-- Instructions to follow --
Reproduce word for word everything in the ApoE peptide passage from "The ApoE141-149 peptide may" down to "processing of APP.".

-- Excerpt --

Lipopolysaccharide (LPS) is commonly used to induce an inflammatory glial response, and it elevates nitric oxide (NO) production and suppresses ApoE. In St. Louis, Rebeck reported that adding the ApoE141-149 peptide counteracted both these effects as well as activation of Jun-terminal kinase (JNK), one of two glial kinases LPS activates (the other being ERK). The peptide had no effect in LRP1-negative microglia. Rebeck concluded that LPS works by activating JNK in an LRP1-dependent manner. If that is true, then blocking JNK activation should relieve LPS-induced ApoE suppression. In fact, Rebeck showed that the JNK inhibitor SP600125 increases ApoE levels when injected into mouse brain. He suggested that blocking JNK could be a strategy for raising ApoE levels in people with AD. In the case of ApoE2/3 carriers, this might be beneficial, since those two isoforms enhance synaptic plasticity, which is essential for learning and memory (see Part 1).
The ApoE141-149 peptide may have other uses as well. Rebeck showed that activation of another receptor, ApoE receptor 2, puts the brakes on APP processing, as measured with a luciferase reporter system that quantifies production of the APP intracellular domain (AICD). Dimers and trimers of the 141-149 peptide worked similarly, suppressing AICD, trapping APP on the cell surface, and holding down Aβ production in PS70 cells as well as in primary neuronal cultures. Rebeck reported that a single injection of the peptide dimer into the hippocampus of wild-type mice increases α-secretase cleavage of APP and reduces Aβ levels. Rebeck said the findings, some recently reported (see Minami et al., 2010), could spur the development of small molecules that mimic the effect of the peptide and protect the brain against amyloidogenic processing of APP.

Stored data entries
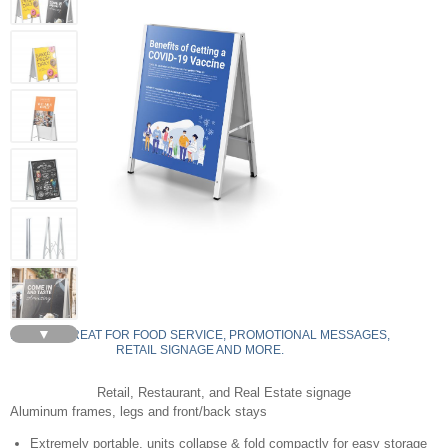
▼
AF22-S - GREAT FOR FOOD SERVICE, PROMOTIONAL MESSAGES,
RETAIL SIGNAGE AND MORE.
Retail, Restaurant, and Real Estate signage
Aluminum frames, legs and front/back stays
Extremely portable, units collapse & fold compactly for easy storage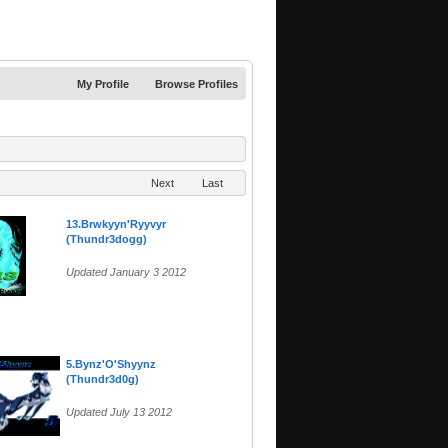
My Profile
Browse Profiles
Next
Last
13.Brwkyyn'Ryyvyr
(Thundr3dogg)
Updated January 3 2012
5.Bynz'O'Shyynz
(Thundr3d0g)
Updated July 13 2012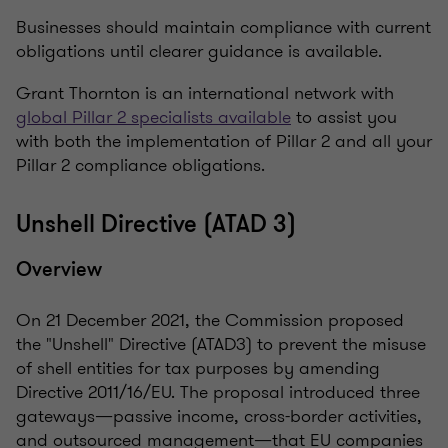
Businesses should maintain compliance with current
obligations until clearer guidance is available.
Grant Thornton is an international network with
global Pillar 2 specialists available
to assist you
with both the implementation of Pillar 2 and all your
Pillar 2 compliance obligations.
Unshell Directive (ATAD 3)
Overview
On 21 December 2021, the Commission proposed
the "Unshell" Directive (ATAD3) to prevent the misuse
of shell entities for tax purposes by amending
Directive 2011/16/EU. The proposal introduced three
gateways—passive income, cross-border activities,
and outsourced management—that EU companies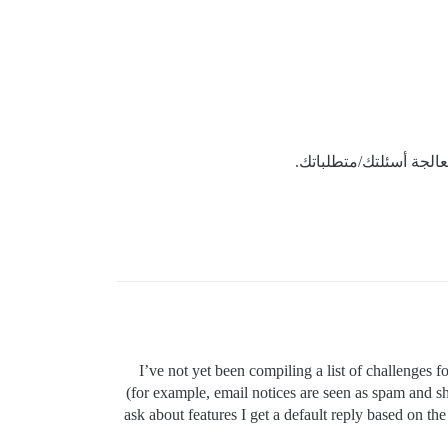
وسنعمل معاً على معالج
I’ve not yet been compiling a list of challenges
(for example, email notices are seen as spam and sh
ask about features I get a default reply based on t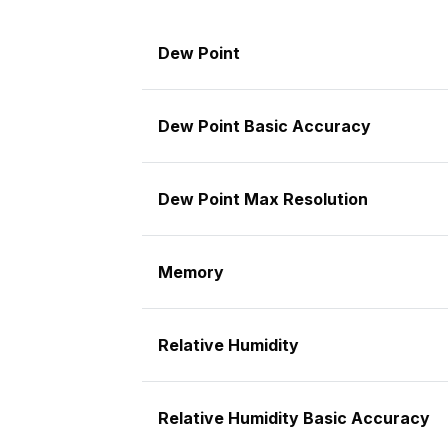
Dew Point
Dew Point Basic Accuracy
Dew Point Max Resolution
Memory
Relative Humidity
Relative Humidity Basic Accuracy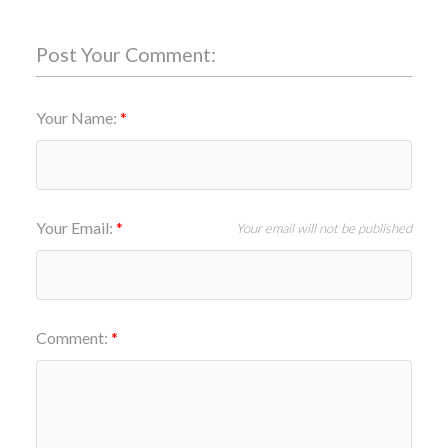
Post Your Comment:
Your Name:
Your Email:
Your email will not be published
Comment: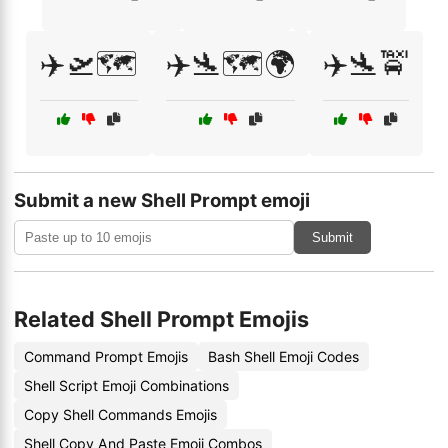
✈️🛫🗺️
✈️🛬🗺️🌍
✈️🛬🚖
Submit a new Shell Prompt emoji
Submit
Related Shell Prompt Emojis
Command Prompt Emojis
Bash Shell Emoji Codes
Shell Script Emoji Combinations
Copy Shell Commands Emojis
Shell Copy And Paste Emoji Combos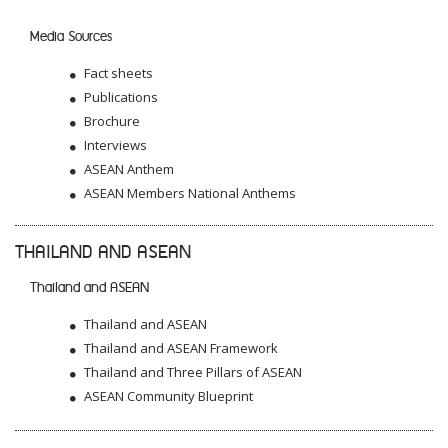
Media Sources
Fact sheets
Publications
Brochure
Interviews
ASEAN Anthem
ASEAN Members National Anthems
THAILAND AND ASEAN
Thailand and ASEAN
Thailand and ASEAN
Thailand and ASEAN Framework
Thailand and Three Pillars of ASEAN
ASEAN Community Blueprint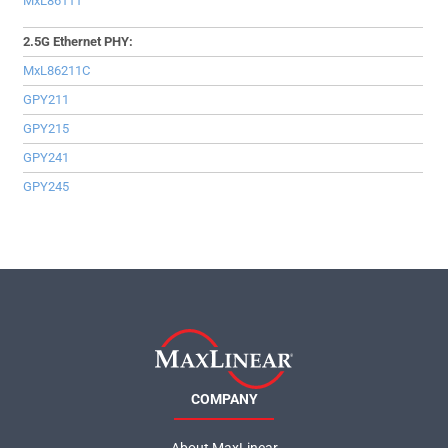
MxL86111
2.5G Ethernet PHY:
MxL86211C
GPY211
GPY215
GPY241
GPY245
COMPANY
About MaxLinear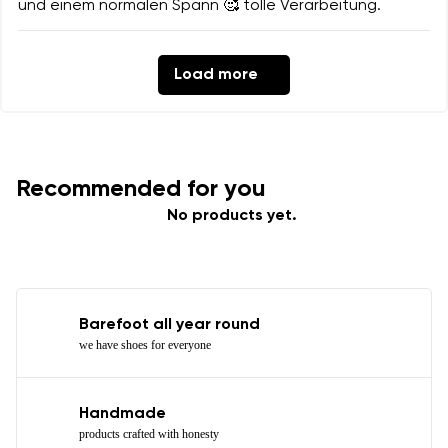
und einem normalen Spann 🥰 tolle Verarbeitung.
Load more
Recommended for you
No products yet.
Barefoot all year round
we have shoes for everyone
Handmade
products crafted with honesty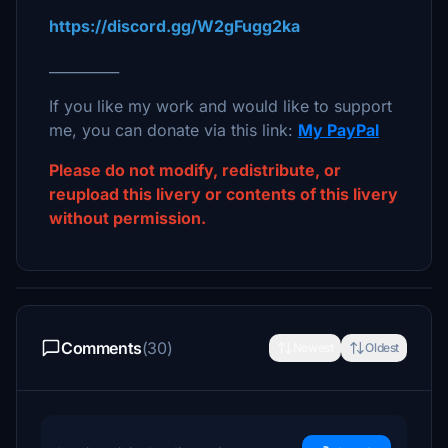
https://discord.gg/W2gFugg2ka
__________
If you like my work and would like to support
me, you can donate via this link:
My PayPal
Please do not modify, redistribute, or
reupload this livery or contents of this livery
without permission.
Comments
(30)
Newest
Oldest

-- Solution for this problem --
The ApoE141-149 peptide may have other uses as well. Rebeck showed that activation of another receptor, ApoE receptor 2, puts the brakes on APP processing, as measured with a luciferase reporter system that quantifies production of the APP intracellular domain (AICD). Dimers and trimers of the 141-149 peptide worked similarly, suppressing AICD, trapping APP on the cell surface, and holding down Aβ production in PS70 cells as well as in primary neuronal cultures. Rebeck reported that a single injection of the peptide dimer into the hippocampus of wild-type mice increases α-secretase cleavage of APP and reduces Aβ levels. Rebeck said the findings, some recently reported (see Minami et al., 2010), could spur the development of small molecules that mimic the effect of the peptide and protect the brain against amyloidogenic processing of APP.